> **REQUIRED ACTION**:
Check each line of the listing below for the string "rotate", and copy the ones that have it.
════════════════
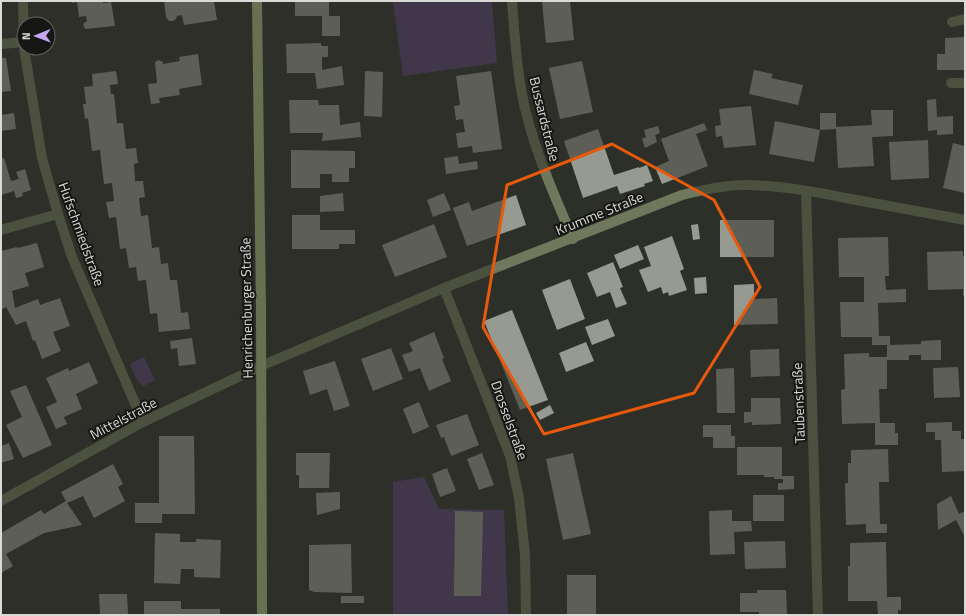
<svg xmlns="http://www.w3.org/2000/svg" width="966" height="616" viewBox="0 0 966 616" font-family="'Titillium Web',sans-serif">
  <rect width="100%" height="100%" fill="#2d3028"/>
  <g fill="#584075">
    <path d="M420,1H492L497,63L403,76L393,2Z"/>
    <path d="M144,357L155,380L143,386L137,380L130,364Z"/>
    <path d="M424,477L439,509L504,510L508,615H393V482Z"/>
  </g>
  <g fill="#979a91">
    <path d="M72,1H103V3L111,2L115,26L85,29L83,24L87,21L86,16L79,17L77,2L72,3Z"/>
    <path d="M164,1H214L217,20L184,25L182,15L177,16L176,19L173,21H169L166,17Z"/>
    <path d="M295,1H329V16H340V36H322V16H295Z"/>
    <path d="M542,1H570L574,40L546,43Z"/>
    <path d="M965,37V70H937V54H945V38Z"/>
    <path d="M321,43V46H328V57H322V70L342,66L344,85L317,89L315,73H287L286,44Z"/>
    <path d="M198,54L202,85L179,89L180,95L159,98L160,103L151,104L148,84L157,83L155,62L159,60L163,62V64L180,61L179,57Z"/>
    <path d="M1,58H6L11,91L1,92Z"/>
    <path d="M582,61L593,112L560,119L549,68Z"/>
    <path d="M754,70L773,74L771,78L803,85L798,105L749,94Z"/>
    <path d="M116,71L118,84L110,85L111,94H114L117,123H123L126,149L136,148L138,163L134,164L135,181H143L145,197L139,198L141,216L148,215L152,248L159,247L161,264L168,263L170,280H177L181,313L188,312L190,329L159,332L157,313L150,314L146,280L138,281L136,267L129,268L126,248L120,249L116,217L109,218L106,202L114,201L112,183L104,184L100,150L92,151L88,118L85,119L83,104H86L84,87L93,86L92,74Z"/>
    <path d="M365,71L383,72L382,117L364,116Z"/>
    <path d="M491,71L502,149L473,153L472,146L458,148L456,133L465,132L463,119L456,120L454,106L460,105L456,76Z"/>
    <path d="M936,99L937,117L953,116V134L937,135V130L928,131L927,100Z"/>
    <path d="M289,100H318L319,105H339L340,125L360,122L361,137L322,141L323,133H290Z"/>
    <path d="M751,106L756,145L724,148L722,136L716,137L715,126L721,125L719,109Z"/>
    <path d="M871,110H893V136L872,137L874,166L838,168L836,129L820,130V113H836V127L872,125Z"/>
    <path d="M14,113L16,129L1,131V115Z"/>
    <path d="M775,121L820,130L814,162L769,154Z"/>
    <path d="M704,123L707,130L696,134L708,166L662,184L655,167L669,161L661,139Z"/>
    <path d="M658,126L660,133L655,135L657,142L645,148L642,139L646,137L644,130Z"/>
    <path d="M598,129L614,175L639,167V168L647,165L653,181L644,184L645,186L620,194L617,186L583,198L564,141Z"/>
    <path d="M928,140L929,178L891,180L889,142Z"/>
    <path d="M953,143L965,146V193L943,188Z"/>
    <path d="M291,150L355,151V168H349V182H332V174H320V188H291Z"/>
    <path d="M458,156L459,164L477,161L478,169L446,174L444,158Z"/>
    <path d="M4,158L11,181L19,179L16,172L25,169L31,190L22,193L23,196L16,198L14,191L1,195V159Z"/>
    <path d="M343,193L344,211L320,212V196Z"/>
    <path d="M444,193L451,210L433,217L427,200Z"/>
    <path d="M516,195L526,225L467,246L453,208L469,202L472,211Z"/>
    <path d="M292,215H320V230H355V244H339V249H292Z"/>
    <rect x="720" y="220" width="54" height="37"/>
    <path d="M434,224L447,257L395,277L382,245Z"/>
    <path d="M698,224L700,239L693,240L691,225Z"/>
    <path d="M672,236L684,269L680,271L687,290L669,296L668,292L663,294L661,287L648,292L639,270L651,266L644,247Z"/>
    <path d="M888,237L889,276H885L886,290L906,289V302L878,303L879,336H890V345L921,344V341L941,340V360H921V355H909V360H887V389H879L880,423H895V433H898V445H875V423L842,424L841,390L845,389L844,354L869,353V357H887V345H872V337H841L840,302H864V277H839L838,238Z"/>
    <path d="M37,243L44,267L25,273L29,286L12,291L15,308L38,299L40,305L60,298L70,326L53,332L61,351L42,359L35,340L33,341L26,321L16,325L6,307L1,310V251L17,247L18,248Z"/>
    <path d="M638,245L644,259L620,269L614,255Z"/>
    <path d="M963,251V256H965V296H963V289L928,290L927,252Z"/>
    <path d="M613,262L623,287L620,288L627,304L616,308L610,292L597,297L587,273Z"/>
    <path d="M706,277L707,293L695,294L694,278Z"/>
    <path d="M570,279L585,319L557,330L542,290Z"/>
    <path d="M754,284V299L777,298L778,324L734,325V285Z"/>
    <path d="M512,310L548,400L520,410L484,321Z"/>
    <path d="M608,319L615,336L592,345L585,327Z"/>
    <path d="M434,332L444,358L442,359L451,381L429,391L420,368L409,372L402,355L413,351L409,343Z"/>
    <path d="M192,338L196,364L179,366L177,348L171,349L170,341Z"/>
    <path d="M586,342L594,361L566,372L559,353Z"/>
    <path d="M391,348L403,379L373,391L361,359Z"/>
    <path d="M779,349L780,376L751,377L750,350Z"/>
    <path d="M335,361L350,406L334,411L327,389L310,395L303,371Z"/>
    <path d="M89,362L98,383L76,394L82,409L64,417L67,424L56,429L46,407L57,402L46,378L68,368L69,371Z"/>
    <path d="M958,367L960,397L934,398L933,368Z"/>
    <path d="M734,368L735,413H717L716,369Z"/>
    <path d="M26,385L52,445L23,458L6,425L22,417L10,391Z"/>
    <path d="M751,398H780L781,424L752,425V422L744,423V412H751Z"/>
    <path d="M419,402L429,427L413,434L403,409Z"/>
    <path d="M550,405L554,413L540,420L536,413Z"/>
    <path d="M467,414L479,445L451,456L444,437L441,438L436,425Z"/>
    <path d="M952,422V431H961V439H965V471L942,472L941,440H935V432H926V423Z"/>
    <path d="M703,425H731V436H735V448H713V437H703Z"/>
    <path d="M159,436H194L195,514H162V523H135V503H159Z"/>
    <path d="M9,443L14,459L1,463V446Z"/>
    <path d="M737,447H782V476H794V489L778,490V483H783V479H774V477H764V475H737Z"/>
    <path d="M888,449L889,482H879L880,524H887V533H866V524L846,525L845,483H848V463H851V450Z"/>
    <path d="M296,453H330L329,488H299V475H296Z"/>
    <path d="M482,453L494,485L479,490L467,459Z"/>
    <path d="M573,453L591,534L563,540L546,459Z"/>
    <path d="M113,464L123,484L118,487L125,501L94,518L83,496L67,503L82,525L44,533L6,554L13,566L1,573V533L41,510L44,514L66,501L61,492Z"/>
    <path d="M447,468L456,491L440,497L432,474Z"/>
    <path d="M340,492V509L317,515L316,493Z"/>
    <rect x="753" y="495" width="31" height="26"/>
    <path d="M951,496L959,514L965,511V537L956,520L938,530L937,504Z"/>
    <path d="M732,510V521H751L752,531L734,532L735,554L710,555L709,511Z"/>
    <path d="M455,511L483,512L481,596H454Z"/>
    <path d="M155,533L180,534V542H196V539L221,540L220,578L194,577V569H181L180,584L154,583Z"/>
    <path d="M785,541L786,568L745,569L744,542Z"/>
    <path d="M886,542L887,597H901V610H898V615H878L877,601H848V566H850V543Z"/>
    <path d="M351,544L352,593L314,592L309,590V545Z"/>
    <rect x="567" y="575" width="29" height="40"/>
    <path d="M757,590H786L787,615H759V612H740V593H757Z"/>
    <path d="M99,594H127L128,614H100Z"/>
    <rect x="341" y="596" width="23" height="7"/>
    <path d="M144,601H181V609H220V615H144Z"/>
  </g>
  <g fill="none" stroke-linecap="round" stroke-linejoin="round">
    <g stroke="#6f785c" stroke-width="10">
      <path d="M23,1L24,44"/>
      <path d="M512,1C514,30 516,60 521,89C530,141 552,190 573,239"/>
      <path d="M952,22L965,19"/>
      <path d="M1,44L24,42"/>
      <path d="M24,48L42,158L58,214L72,257L143,422"/>
      <path d="M951,83H965"/>
      <path d="M806,191L818,615"/>
      <path d="M1,230L58,214"/>
      <path d="M444,288L510,456L519,498L525,555L526,615"/>
      <path d="M1,501L143,422L261,366L444,288L682,195C702,190 724,185 745,185C780,185 816,192 851,199C889,206 927,213 965,220"/>
    </g>
    <path stroke="#aec086" stroke-width="10" d="M257,1L261,309L262,615"/>
  </g>
  <path d="M0 0H966V616H0ZM612,144L714,200L760,287L694,393L544,434L483,327L507,185Z" fill="#2d3028" fill-opacity=".55" fill-rule="evenodd"/>
  <path fill="none" stroke="#e8590c" stroke-width="3" stroke-linejoin="round" d="M612,144L714,200L760,287L694,393L544,434L483,327L507,185Z"/>
  <g text-anchor="middle" dominant-baseline="central" stroke-width="4" stroke-linejoin="round" paint-order="stroke">
    <g font-size="14" fill="#d9dad5" stroke="#161714">
      <text transform="translate(545 119) rotate(76)">Bussardstraße</text>
      <text transform="translate(599 213) rotate(-22)">Krumme Straße</text>
      <text transform="translate(82 234) rotate(70)">Hufschmiedstraße</text>
      <text transform="translate(246 308) rotate(-91)">Henrichenburger Straße</text>
      <text transform="translate(798 403) rotate(-92)">Taubenstraße</text>
      <text transform="translate(123 418) rotate(-28)">Mittelstraße</text>
      <text transform="translate(510 420) rotate(70)">Drosselstraße</text>
    </g>
  </g>
  <rect width="966" height="616" fill="none" stroke="#d9dad5" stroke-width="4"/>
  <g transform="translate(36 36) rotate(269)"><circle r="19" fill="#161714" stroke="#646561"/>
  <path d="M0-3L7 15L0 10L-7 15Z" fill="#c6a6f0"/>
  <text y="-6" font-size="11" font-weight="bold" text-anchor="middle" fill="#d9dad5">N</text>
  </g>
</svg>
════════════════
> **PROBLEM SOLUTION**:
      <text transform="translate(545 119) rotate(76)">Bussardstraße</text>
      <text transform="translate(599 213) rotate(-22)">Krumme Straße</text>
      <text transform="translate(82 234) rotate(70)">Hufschmiedstraße</text>
      <text transform="translate(246 308) rotate(-91)">Henrichenburger Straße</text>
      <text transform="translate(798 403) rotate(-92)">Taubenstraße</text>
      <text transform="translate(123 418) rotate(-28)">Mittelstraße</text>
      <text transform="translate(510 420) rotate(70)">Drosselstraße</text>
  <g transform="translate(36 36) rotate(269)"><circle r="19" fill="#161714" stroke="#646561"/>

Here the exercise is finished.